1) Em um filme de Billy Wilder de 1943, Five Graves to Cairo, o dispositivo da "carta roubada" (criado por Edgar Allan Poe em 1844) é mais uma vez solicitado, agora tendo como cenário o norte da África durante a II Guerra Mundial (britânicos contra o temido Afrika Korps de Rommel). É Rommel quem indica o mapa da região para o sujeito que ele acredita ser seu espião, afirmando que os ingleses fazem força para perceber o que está escondido (criptografado, embaralhado) e não conseguem ver o que está na superfície, o óbvio, o mais evidente. A "carta roubada" de Rommel são as próprias letras da palavra E G Y P T escrita no mapa (cada letra indica a localização de uma carga de suprimentos nazistas enterrados antes da guerra).

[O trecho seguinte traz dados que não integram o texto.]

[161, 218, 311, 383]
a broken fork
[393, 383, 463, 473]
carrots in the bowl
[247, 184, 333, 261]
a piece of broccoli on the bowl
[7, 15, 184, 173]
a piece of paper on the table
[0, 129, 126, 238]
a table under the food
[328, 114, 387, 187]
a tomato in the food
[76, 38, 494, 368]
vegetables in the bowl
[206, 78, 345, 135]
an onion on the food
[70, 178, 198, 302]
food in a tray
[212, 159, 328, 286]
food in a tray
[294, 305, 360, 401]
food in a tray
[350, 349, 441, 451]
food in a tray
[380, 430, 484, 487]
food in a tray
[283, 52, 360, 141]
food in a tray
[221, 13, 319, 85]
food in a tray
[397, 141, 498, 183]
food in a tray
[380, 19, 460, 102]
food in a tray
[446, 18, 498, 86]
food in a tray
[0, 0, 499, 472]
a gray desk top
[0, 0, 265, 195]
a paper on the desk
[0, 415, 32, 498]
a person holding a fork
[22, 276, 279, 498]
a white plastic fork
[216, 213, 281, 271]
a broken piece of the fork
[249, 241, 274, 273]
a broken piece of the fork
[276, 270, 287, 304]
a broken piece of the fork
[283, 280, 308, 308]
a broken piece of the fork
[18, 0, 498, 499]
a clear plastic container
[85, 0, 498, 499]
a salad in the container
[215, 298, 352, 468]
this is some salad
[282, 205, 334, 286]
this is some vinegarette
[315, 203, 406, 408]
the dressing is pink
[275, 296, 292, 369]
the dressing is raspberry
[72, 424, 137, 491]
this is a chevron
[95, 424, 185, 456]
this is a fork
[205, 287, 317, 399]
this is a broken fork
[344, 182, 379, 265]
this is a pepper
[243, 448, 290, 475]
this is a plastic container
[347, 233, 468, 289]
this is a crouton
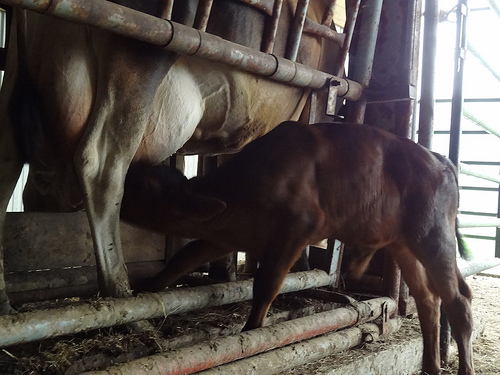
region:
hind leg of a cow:
[64, 38, 178, 309]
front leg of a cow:
[227, 208, 314, 348]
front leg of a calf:
[145, 227, 246, 294]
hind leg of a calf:
[406, 210, 483, 370]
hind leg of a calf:
[390, 242, 443, 374]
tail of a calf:
[435, 150, 473, 263]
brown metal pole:
[446, 3, 479, 177]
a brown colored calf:
[114, 113, 479, 373]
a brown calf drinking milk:
[112, 103, 491, 373]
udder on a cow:
[129, 76, 214, 170]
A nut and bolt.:
[321, 76, 343, 90]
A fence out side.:
[467, 99, 499, 256]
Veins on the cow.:
[195, 81, 240, 139]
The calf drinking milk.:
[111, 159, 209, 259]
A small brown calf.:
[146, 111, 481, 369]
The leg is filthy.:
[71, 164, 138, 302]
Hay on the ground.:
[476, 295, 499, 373]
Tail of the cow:
[6, 2, 54, 169]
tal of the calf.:
[448, 182, 471, 262]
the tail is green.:
[458, 230, 476, 259]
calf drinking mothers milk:
[124, 118, 484, 370]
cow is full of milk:
[101, 91, 218, 233]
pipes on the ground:
[64, 276, 417, 366]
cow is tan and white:
[25, 21, 331, 255]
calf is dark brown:
[155, 134, 494, 359]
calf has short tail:
[429, 147, 482, 284]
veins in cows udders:
[136, 98, 170, 153]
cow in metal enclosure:
[136, 6, 372, 111]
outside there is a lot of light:
[434, 18, 496, 200]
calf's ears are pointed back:
[144, 173, 226, 243]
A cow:
[179, 121, 436, 339]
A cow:
[226, 140, 337, 353]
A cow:
[196, 168, 281, 330]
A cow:
[191, 104, 328, 297]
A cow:
[260, 162, 392, 359]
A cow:
[222, 69, 373, 326]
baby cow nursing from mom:
[32, 141, 198, 261]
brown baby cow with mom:
[161, 128, 477, 285]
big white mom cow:
[18, 10, 210, 188]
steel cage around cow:
[47, 11, 404, 112]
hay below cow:
[18, 293, 133, 360]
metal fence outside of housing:
[436, 87, 478, 172]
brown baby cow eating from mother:
[21, 81, 193, 273]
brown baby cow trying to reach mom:
[79, 128, 464, 315]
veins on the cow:
[198, 68, 243, 156]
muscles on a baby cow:
[387, 147, 478, 339]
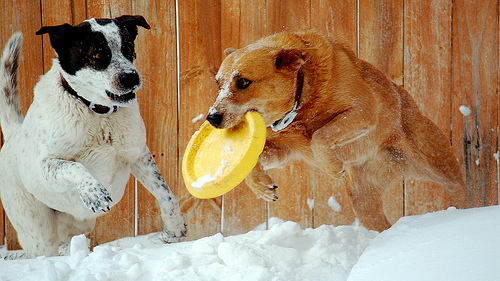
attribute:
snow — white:
[211, 239, 496, 279]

2) Rommel fala aos oficiais britânicos: "vocês tem o sexto sentido, nós temos apenas cinco - mas nós usamos!". A frase está diretamente ligada ao uso do dispositivo "carta roubada": os nazistas não inventam nem improvisam, utilizam aquilo que está à mão, disponível (o que está longe de corresponder à situação histórica, como prova a máquina Enigma). A visão do mapa se combina com uma cena anterior, na qual Rommel usa saleiros para explicar a estratégia de progressão nazista pelo norte da África: de um lado a outro, da esquerda para a direita, como quem lê ou escreve, nazistas perseguindo britânicos, britânicos perseguindo nazistas (a composição das duas cenas faz pensar no "paradigma indiciário" de Ginzburg, na relação entre narrativa e caça, entre perseguição e capacidade de "gerar sentido" - para Ginzburg, o caçador que lê os rastros da presa é como o especialista em arte que lê os detalhes dos quadros (lóbulos, dedos), como Sherlock Holmes, como Freud lendo os lapsos e os chistes).
3) Outro detalhe do filme evoca as ideias de Edward Said em Cultura e imperialismo, ou seja, a relação tradicional entre poder político e poder cultural (desde as viagens de Heródoto até a Commission des Sciences et des Arts de Napoleão no Egito). Descobrimos que um professor e arqueólogo anteriormente mencionado é o próprio Rommel disfarçado (mais uma carta roubada), que antes da guerra foi ao norte da África com a desculpa da "ciência", mas cuja missão era enterrar toda aquela carga de suprimentos para uma guerra que ainda não havia começado (dos tantos arqueólogos alemães podemos lembrar Heinrich Schliemann, um dos heróis de infância de Freud, que descobriu Troia em 1873).